Start of MATERIAL FOR THE TASK
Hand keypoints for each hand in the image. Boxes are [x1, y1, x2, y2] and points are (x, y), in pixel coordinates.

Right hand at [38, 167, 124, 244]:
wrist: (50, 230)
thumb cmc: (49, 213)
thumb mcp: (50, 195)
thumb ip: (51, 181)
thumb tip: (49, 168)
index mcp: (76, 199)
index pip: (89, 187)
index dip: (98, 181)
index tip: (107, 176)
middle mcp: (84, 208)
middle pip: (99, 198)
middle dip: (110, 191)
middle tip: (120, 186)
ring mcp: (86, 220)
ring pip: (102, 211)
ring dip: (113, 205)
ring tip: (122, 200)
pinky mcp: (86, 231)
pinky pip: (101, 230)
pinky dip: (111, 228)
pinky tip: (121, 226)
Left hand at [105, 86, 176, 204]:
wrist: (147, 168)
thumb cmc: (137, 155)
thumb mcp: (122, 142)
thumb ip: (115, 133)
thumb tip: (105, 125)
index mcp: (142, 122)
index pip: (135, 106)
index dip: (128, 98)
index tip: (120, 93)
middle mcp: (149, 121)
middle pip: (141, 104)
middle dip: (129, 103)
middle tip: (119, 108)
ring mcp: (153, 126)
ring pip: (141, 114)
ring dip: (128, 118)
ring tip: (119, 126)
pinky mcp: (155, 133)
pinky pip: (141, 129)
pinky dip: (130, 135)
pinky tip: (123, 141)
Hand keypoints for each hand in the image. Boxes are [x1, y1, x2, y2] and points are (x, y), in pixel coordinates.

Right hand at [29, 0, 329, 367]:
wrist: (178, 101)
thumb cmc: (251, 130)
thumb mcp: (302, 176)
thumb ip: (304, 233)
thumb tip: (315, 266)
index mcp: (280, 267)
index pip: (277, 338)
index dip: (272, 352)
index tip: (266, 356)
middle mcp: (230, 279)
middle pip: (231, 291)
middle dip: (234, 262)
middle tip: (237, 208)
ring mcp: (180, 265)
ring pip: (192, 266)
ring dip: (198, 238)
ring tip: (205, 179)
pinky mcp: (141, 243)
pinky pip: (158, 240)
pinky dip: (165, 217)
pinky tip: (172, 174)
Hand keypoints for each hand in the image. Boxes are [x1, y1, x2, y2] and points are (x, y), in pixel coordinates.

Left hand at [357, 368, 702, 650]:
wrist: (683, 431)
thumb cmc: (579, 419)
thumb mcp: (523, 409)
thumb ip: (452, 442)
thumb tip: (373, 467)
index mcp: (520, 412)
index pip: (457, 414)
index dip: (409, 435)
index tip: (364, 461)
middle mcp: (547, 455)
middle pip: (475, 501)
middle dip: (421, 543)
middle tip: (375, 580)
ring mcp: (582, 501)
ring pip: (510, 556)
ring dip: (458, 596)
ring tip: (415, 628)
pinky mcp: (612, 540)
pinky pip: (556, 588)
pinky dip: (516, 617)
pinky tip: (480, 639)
End of MATERIAL FOR THE TASK
→ **PROBLEM TO SOLVE**: Using the records above, set down exactly the lines from the one with "thumb ip: (51, 181)" through the one with "pinky dip: (130, 135)", inclusive, and nothing more.

→ **SOLUTION**:
thumb ip: (51, 181)
thumb tip: (49, 168)
index mcp: (76, 199)
index pip: (89, 187)
index dip: (98, 181)
index tip: (107, 176)
middle mcp: (84, 208)
middle pip: (99, 198)
middle dip: (110, 191)
middle tip: (120, 186)
ring mcp: (86, 220)
ring pip: (102, 211)
ring dip: (113, 205)
ring tip: (122, 200)
pinky mcp: (86, 231)
pinky pip: (101, 230)
pinky dip: (111, 228)
pinky tip: (121, 226)
Left hand at [105, 86, 176, 204]:
wrist: (147, 168)
thumb cmc: (137, 155)
thumb mcp: (122, 142)
thumb ip: (115, 133)
thumb tip: (105, 125)
index mcp: (142, 122)
index pip: (135, 106)
index dip: (128, 98)
index tip: (120, 93)
middle mcp: (149, 121)
middle pip: (141, 104)
middle dip: (129, 103)
middle tip: (119, 108)
ring mcp: (153, 126)
ring pip: (141, 114)
ring dip: (128, 118)
ring tip: (119, 126)
pinky mcp: (155, 133)
pinky pip: (141, 129)
pinky dip: (130, 135)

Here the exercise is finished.